-------- COLLECTED MATERIAL --------

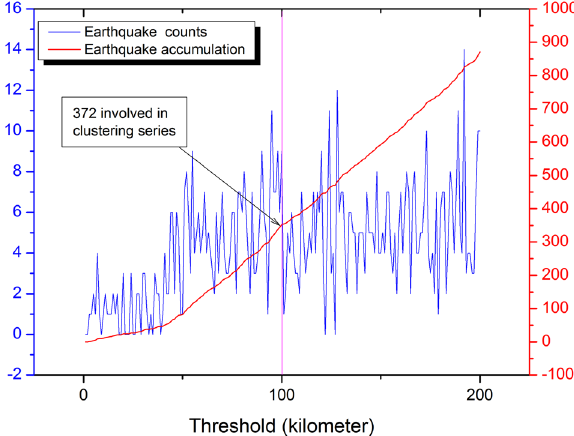
Fig. 8 Space clustering degree. Left y axis: earthquake and disaster counts in cluster series; right y axis: cumulative percentage; x axis: space threshold among disaster mines (100-km threshold and 2-day time threshold)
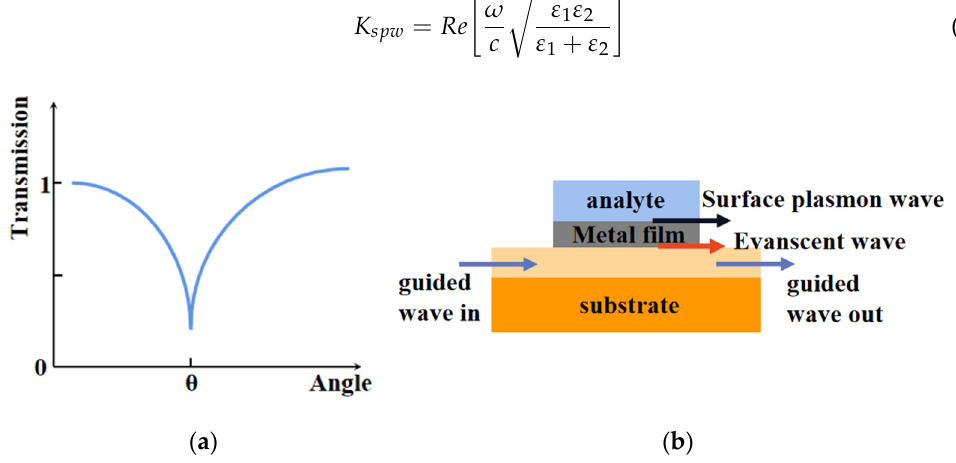
Figure 1. ( a ) Schematic diagram of SPR effect of double-layer metal film; ( b ) Model diagram of double-layer metal coating.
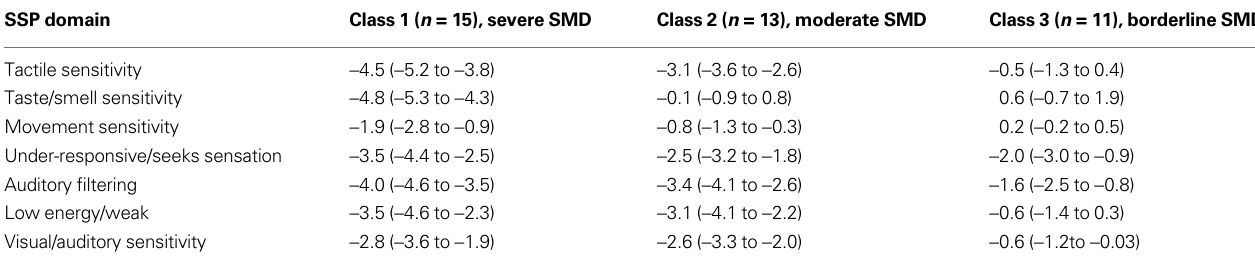
Table 3 | Latent class analysis: mean SSP z -scores (95% CI) by SMD class. SSP domain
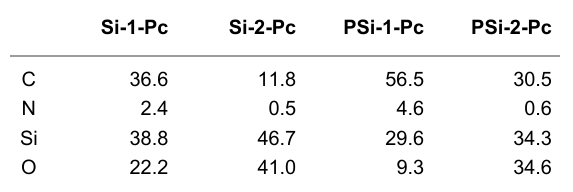
Figure 2: C1s XPS spectral region of Si-1-Pc (a) and PSi-1-Pc (b).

--------

**EXERCISE OBJECTIVE**
Give back all of the material exactly, though without the images it contains.

**SOLUTION BELOW**
Fig. 8 Space clustering degree. Left y axis: earthquake and disaster counts in cluster series; right y axis: cumulative percentage; x axis: space threshold among disaster mines (100-km threshold and 2-day time threshold)
Figure 1. ( a ) Schematic diagram of SPR effect of double-layer metal film; ( b ) Model diagram of double-layer metal coating.
Table 3 | Latent class analysis: mean SSP z -scores (95% CI) by SMD class. SSP domain
Figure 2: C1s XPS spectral region of Si-1-Pc (a) and PSi-1-Pc (b).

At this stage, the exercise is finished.